We can all agree that choice is a good thing.
Devo even wrote a song about it back in 1980.
But choice comes with a cost — at Ichiban Supreme Buffet in Greensboro it’s about 10 bucks, and the choices, frankly, are almost too much to bear.
The place is new, in a space about as big as a large grocery store with a cool water feature near the entrance. The dining room can seat hundreds, which is a good thing because it’s set up to feed about a thousand.
I am no stranger to buffets. I go so often that I have devised a perfect strategy for eating at them — my Rule of Five, five being the amount of trips one needs to take to the buffet line to maximize value and sample size.
But the spread at Ichiban is confounding. Ten separate buffet lines teem with mainly Asian staples, with a separate sushi station and a hibachi menu made to order. This buffet has meatloaf and frog legs, pot roast and pigs in blankets, a raw bar, six preparations of shrimp, three kinds of squid, two different pizzas and three types of ribs.

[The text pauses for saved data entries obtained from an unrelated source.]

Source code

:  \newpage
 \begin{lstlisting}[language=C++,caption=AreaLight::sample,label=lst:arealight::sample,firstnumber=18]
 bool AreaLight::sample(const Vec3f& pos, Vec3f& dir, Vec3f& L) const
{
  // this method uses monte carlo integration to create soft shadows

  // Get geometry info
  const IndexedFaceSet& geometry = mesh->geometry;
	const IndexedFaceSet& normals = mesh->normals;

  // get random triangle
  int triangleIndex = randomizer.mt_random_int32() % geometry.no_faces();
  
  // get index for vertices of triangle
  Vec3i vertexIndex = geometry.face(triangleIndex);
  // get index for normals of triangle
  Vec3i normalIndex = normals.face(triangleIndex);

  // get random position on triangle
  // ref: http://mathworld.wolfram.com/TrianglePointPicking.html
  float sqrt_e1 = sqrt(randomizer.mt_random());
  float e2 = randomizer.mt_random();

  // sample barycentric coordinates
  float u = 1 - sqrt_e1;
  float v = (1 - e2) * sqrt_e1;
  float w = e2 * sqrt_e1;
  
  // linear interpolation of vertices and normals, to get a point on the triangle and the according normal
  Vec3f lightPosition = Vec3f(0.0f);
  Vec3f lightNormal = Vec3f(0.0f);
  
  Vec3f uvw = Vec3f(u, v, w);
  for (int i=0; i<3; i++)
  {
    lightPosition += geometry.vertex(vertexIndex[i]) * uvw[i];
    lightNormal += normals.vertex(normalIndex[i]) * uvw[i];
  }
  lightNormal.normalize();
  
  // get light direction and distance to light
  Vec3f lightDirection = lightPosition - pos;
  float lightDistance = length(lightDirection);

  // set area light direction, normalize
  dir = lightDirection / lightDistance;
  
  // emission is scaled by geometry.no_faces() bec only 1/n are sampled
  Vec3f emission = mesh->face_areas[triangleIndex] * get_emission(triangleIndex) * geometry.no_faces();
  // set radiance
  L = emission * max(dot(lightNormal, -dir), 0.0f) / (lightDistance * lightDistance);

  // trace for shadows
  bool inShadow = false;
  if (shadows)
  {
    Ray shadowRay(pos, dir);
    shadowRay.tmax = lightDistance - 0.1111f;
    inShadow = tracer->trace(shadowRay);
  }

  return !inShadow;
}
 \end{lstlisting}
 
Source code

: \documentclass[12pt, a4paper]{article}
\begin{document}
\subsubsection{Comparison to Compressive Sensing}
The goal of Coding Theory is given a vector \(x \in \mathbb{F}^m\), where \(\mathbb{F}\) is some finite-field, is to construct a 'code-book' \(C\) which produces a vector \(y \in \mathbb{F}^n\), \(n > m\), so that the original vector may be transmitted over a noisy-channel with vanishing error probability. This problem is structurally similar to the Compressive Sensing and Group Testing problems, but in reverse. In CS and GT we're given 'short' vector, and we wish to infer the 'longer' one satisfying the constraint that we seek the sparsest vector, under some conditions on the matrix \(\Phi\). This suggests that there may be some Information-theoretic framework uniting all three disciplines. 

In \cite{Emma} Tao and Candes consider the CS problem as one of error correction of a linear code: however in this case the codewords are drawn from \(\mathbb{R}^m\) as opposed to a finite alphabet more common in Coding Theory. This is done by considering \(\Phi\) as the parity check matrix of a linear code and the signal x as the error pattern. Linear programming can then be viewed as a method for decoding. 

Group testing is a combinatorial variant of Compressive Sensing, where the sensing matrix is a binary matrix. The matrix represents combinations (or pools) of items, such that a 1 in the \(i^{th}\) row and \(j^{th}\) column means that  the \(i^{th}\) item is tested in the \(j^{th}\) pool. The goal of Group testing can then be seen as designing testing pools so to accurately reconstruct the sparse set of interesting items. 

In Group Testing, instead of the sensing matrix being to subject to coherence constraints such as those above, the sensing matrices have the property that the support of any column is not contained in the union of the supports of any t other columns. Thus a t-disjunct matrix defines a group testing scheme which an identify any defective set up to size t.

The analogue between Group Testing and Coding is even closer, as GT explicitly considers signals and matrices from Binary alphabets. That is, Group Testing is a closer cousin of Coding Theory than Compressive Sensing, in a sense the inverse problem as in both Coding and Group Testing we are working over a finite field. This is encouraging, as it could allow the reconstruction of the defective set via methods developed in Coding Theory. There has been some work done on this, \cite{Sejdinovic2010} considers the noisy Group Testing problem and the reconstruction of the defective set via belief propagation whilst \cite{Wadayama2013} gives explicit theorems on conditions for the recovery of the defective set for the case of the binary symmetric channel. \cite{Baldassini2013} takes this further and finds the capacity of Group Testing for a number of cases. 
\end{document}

There’s just no way to try everything good on a single visit. My first plate was easy: hot-and-sour soup, a baked crab, some actual crab that was halved and fried and a few sushi pieces: spicy tuna roll, a crispy tempura roll and octopus a la carte. The baked crab was disappointing, made with imitation crabmeat, but the half crab was the real deal, unless someone went to the trouble to stuff a crabshell with fake lump meat. The hot-and-sour soup was tremendous, a real winner.
For my second lap, I loaded up with a couple dumplings and crab Rangoon, a chicken skewer, two sesame balls and something called “Philly steak pie,” a variation on the Philadelphia classic sandwich. Everything was pretty good, but the big surprise was the Philly, made with actual steak: delicious, but filling enough that it wouldn’t do to dwell on it.
By my third lap I was virtually paralyzed by the choices in front of me. I decided to go with shrimp, one of each type. I had cocktail shrimp, fried shrimp, stuffed shrimp, coconut shrimp, whole tempura-fried shrimp and butter shrimp, and I felt a little like that guy from Forrest Gump.
Generally, I use the fourth trip to the buffet to double up on favorite from my previous three trips, but the vast array at Ichiban thwarted my plan. I hooked up with some hickory ribs, a spring roll and a couple more of those sesame balls — I needed to save room for dessert, which takes up two separate buffet lines.
I could have taken my pick from two kinds of cake, two kinds of Jell-O, two kinds of pudding, a whole line of fruit and a tray of pastry, but for the life of me I wasn’t all that hungry anymore. I must be getting old. I chose a flaky sesame turnover, a small cup of green stuff that turned out to be a mint mousse and a couple scoops of mint-chip ice cream from a well-stocked freezer case.
Even with the stack of dirty plates I made, I still barely scratched the surface at Ichiban, Rule of Five be damned. I’ll have to go back, but I may need to do some training first. It will take at least seven plates for me to really assess the situation.